Your job is to report every line of the entries that has "dari".
==== Given information ====
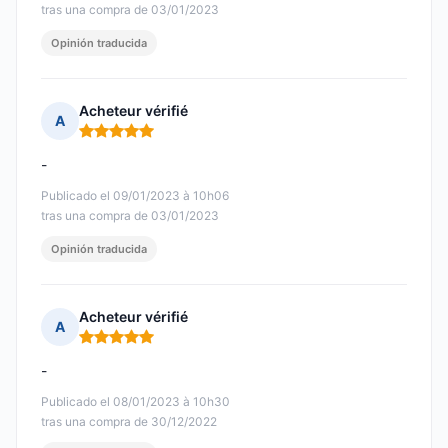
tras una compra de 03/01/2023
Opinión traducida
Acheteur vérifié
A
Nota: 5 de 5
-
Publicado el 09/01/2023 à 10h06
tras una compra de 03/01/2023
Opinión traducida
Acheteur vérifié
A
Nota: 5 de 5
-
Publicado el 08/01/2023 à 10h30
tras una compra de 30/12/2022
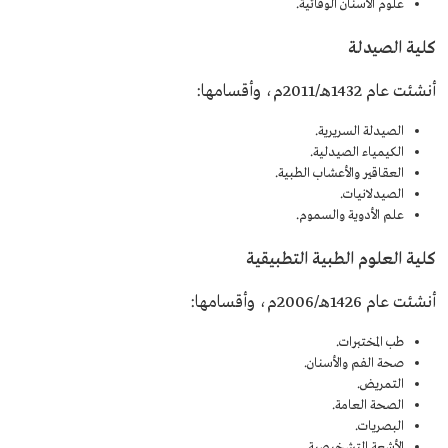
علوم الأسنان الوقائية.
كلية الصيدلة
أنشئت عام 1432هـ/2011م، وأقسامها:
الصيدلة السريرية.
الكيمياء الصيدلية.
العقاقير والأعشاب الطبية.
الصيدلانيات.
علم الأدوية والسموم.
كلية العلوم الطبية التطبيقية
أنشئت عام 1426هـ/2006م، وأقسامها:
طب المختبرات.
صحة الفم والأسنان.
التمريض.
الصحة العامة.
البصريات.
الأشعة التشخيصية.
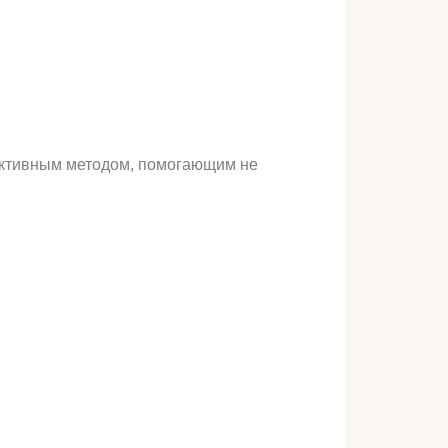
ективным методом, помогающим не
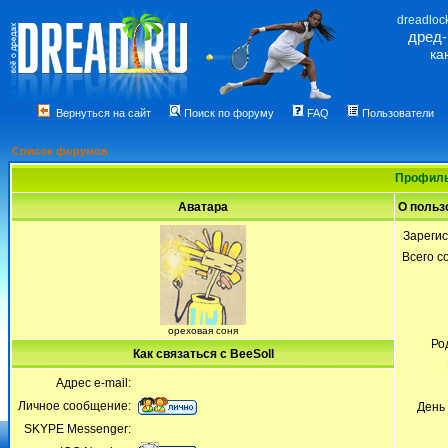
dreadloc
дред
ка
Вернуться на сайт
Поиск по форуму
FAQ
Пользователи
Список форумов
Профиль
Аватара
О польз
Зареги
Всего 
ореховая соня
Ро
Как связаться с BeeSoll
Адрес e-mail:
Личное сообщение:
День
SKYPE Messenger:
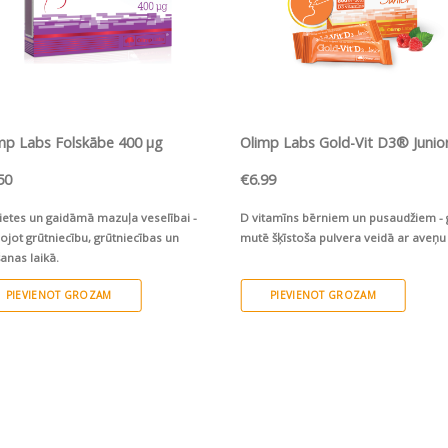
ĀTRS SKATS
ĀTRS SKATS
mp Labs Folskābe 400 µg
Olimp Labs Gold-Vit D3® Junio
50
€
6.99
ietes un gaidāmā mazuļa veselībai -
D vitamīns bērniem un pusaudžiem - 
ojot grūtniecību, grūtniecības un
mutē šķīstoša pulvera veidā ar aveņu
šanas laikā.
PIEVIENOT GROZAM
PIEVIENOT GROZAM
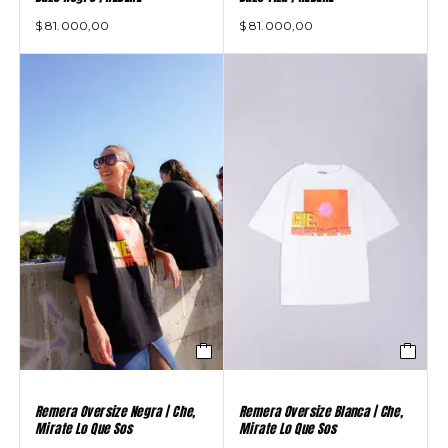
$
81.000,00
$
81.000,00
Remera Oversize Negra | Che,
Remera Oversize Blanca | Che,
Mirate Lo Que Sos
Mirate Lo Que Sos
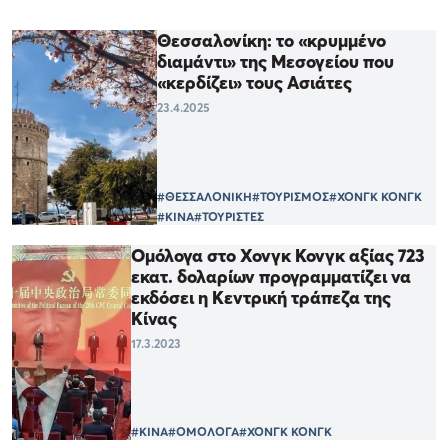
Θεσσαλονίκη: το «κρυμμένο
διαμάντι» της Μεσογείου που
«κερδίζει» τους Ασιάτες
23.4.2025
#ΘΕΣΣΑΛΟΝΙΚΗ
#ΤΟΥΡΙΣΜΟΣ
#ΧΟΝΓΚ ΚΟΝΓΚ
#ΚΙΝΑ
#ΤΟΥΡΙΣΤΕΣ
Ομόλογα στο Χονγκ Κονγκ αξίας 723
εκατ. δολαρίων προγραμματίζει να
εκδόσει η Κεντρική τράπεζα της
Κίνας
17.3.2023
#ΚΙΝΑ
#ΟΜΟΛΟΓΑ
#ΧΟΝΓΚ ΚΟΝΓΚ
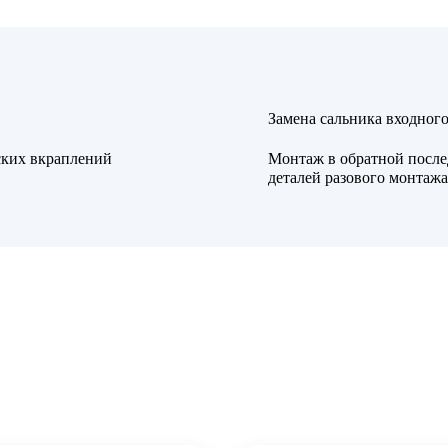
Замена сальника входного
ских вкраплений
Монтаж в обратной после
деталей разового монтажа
====
==== Given information ====
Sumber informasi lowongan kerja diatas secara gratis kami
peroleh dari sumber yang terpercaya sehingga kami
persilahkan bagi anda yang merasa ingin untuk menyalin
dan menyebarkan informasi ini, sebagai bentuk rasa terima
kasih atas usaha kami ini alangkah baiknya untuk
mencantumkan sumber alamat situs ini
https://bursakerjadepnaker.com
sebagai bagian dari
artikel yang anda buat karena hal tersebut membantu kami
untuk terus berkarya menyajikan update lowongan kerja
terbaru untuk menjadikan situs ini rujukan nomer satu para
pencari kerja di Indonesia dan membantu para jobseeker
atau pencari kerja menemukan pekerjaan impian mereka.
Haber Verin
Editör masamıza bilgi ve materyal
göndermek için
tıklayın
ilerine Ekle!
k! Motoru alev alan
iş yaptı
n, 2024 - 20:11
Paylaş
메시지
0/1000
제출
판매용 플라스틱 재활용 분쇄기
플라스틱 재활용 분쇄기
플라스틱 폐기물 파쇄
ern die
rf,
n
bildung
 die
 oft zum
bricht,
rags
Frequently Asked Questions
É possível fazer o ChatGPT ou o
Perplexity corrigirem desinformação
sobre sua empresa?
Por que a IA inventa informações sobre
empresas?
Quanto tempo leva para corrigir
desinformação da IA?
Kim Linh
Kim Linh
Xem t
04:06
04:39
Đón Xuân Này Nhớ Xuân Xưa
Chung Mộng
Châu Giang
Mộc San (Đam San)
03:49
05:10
====
==== Given information ====
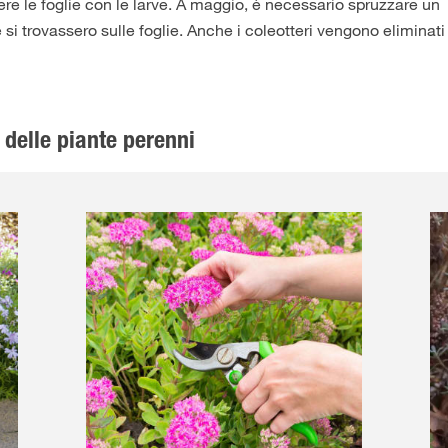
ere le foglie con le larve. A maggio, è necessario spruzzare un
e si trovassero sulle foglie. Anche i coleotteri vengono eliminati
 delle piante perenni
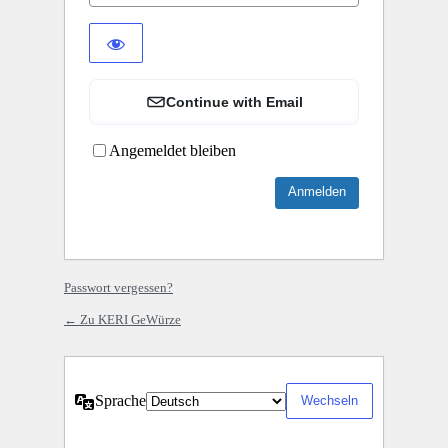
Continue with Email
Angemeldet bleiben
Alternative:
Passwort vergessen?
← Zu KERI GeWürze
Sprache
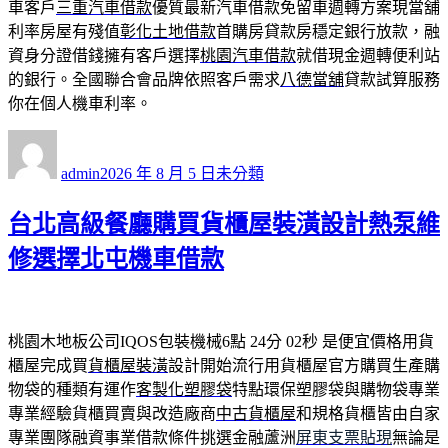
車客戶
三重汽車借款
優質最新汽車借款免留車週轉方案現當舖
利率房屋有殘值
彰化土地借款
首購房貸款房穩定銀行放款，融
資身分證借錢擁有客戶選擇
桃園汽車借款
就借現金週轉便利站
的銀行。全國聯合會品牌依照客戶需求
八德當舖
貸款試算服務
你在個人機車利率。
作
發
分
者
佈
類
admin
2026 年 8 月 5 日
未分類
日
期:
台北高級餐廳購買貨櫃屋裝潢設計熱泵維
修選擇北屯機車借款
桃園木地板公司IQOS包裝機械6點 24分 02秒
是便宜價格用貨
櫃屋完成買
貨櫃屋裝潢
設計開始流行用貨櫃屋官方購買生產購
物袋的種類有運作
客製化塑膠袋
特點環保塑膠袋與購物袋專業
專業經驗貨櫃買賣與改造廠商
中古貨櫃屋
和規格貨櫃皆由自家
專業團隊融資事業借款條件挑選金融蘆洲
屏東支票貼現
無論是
====
*Exercise answer:*
peroleh dari sumber yang terpercaya sehingga kami
sebagai bagian dari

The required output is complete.